Dataset entries:
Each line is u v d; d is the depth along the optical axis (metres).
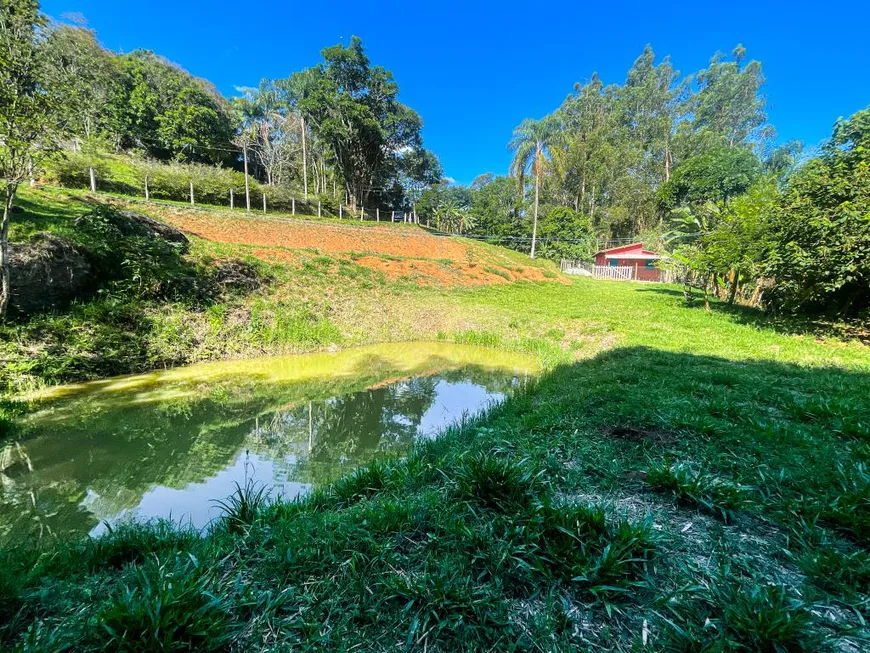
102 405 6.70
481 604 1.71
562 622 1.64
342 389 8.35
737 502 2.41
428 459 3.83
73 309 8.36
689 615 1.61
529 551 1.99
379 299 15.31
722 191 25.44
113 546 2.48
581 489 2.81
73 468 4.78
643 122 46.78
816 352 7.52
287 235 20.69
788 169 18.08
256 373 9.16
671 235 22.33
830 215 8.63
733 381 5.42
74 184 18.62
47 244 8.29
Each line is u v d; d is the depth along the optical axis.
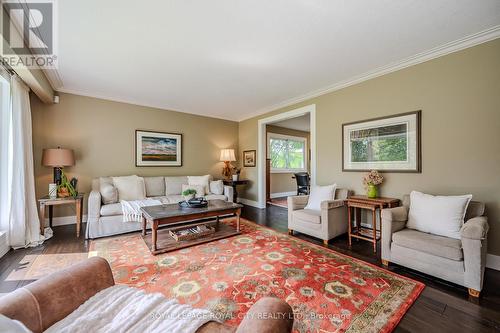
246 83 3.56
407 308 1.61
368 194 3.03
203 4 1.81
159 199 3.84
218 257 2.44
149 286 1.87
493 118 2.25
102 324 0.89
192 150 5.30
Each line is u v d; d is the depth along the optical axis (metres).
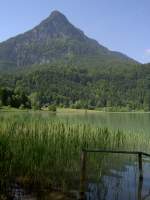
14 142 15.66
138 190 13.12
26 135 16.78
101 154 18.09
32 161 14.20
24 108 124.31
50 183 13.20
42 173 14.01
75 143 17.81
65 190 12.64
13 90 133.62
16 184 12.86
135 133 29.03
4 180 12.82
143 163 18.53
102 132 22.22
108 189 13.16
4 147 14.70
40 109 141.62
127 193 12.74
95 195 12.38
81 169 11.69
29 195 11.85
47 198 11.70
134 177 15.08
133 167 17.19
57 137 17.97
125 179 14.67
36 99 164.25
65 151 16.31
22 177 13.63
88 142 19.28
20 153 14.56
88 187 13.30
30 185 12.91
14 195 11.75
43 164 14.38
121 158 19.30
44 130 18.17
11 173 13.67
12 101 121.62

§ **Work task**
Write the records out in full, word for word; leave every picture behind.

§ **Answer section**
Each line is u v d; d is the depth along the optical axis (metres).
102 405 6.70
481 604 1.71
562 622 1.64
342 389 8.35
737 502 2.41
428 459 3.83
73 309 8.36
689 615 1.61
529 551 1.99
379 299 15.31
722 191 25.44
113 546 2.48
581 489 2.81
73 468 4.78
643 122 46.78
816 352 7.52
287 235 20.69
788 169 18.08
256 373 9.16
671 235 22.33
830 215 8.63
733 381 5.42
74 184 18.62
47 244 8.29
Each line is u v d; d is the depth along the optical axis.
246 83 3.56
407 308 1.61
368 194 3.03
203 4 1.81
159 199 3.84
218 257 2.44
149 286 1.87
493 118 2.25
102 324 0.89
192 150 5.30
Each line is u v d; d is the depth along the optical axis (metres).
14 142 15.66
138 190 13.12
26 135 16.78
101 154 18.09
32 161 14.20
24 108 124.31
50 183 13.20
42 173 14.01
75 143 17.81
65 190 12.64
13 90 133.62
16 184 12.86
135 133 29.03
4 180 12.82
143 163 18.53
102 132 22.22
108 189 13.16
4 147 14.70
40 109 141.62
127 193 12.74
95 195 12.38
81 169 11.69
29 195 11.85
47 198 11.70
134 177 15.08
133 167 17.19
57 137 17.97
125 179 14.67
36 99 164.25
65 151 16.31
22 177 13.63
88 142 19.28
20 153 14.56
88 187 13.30
30 185 12.91
14 195 11.75
43 164 14.38
121 158 19.30
44 130 18.17
11 173 13.67
12 101 121.62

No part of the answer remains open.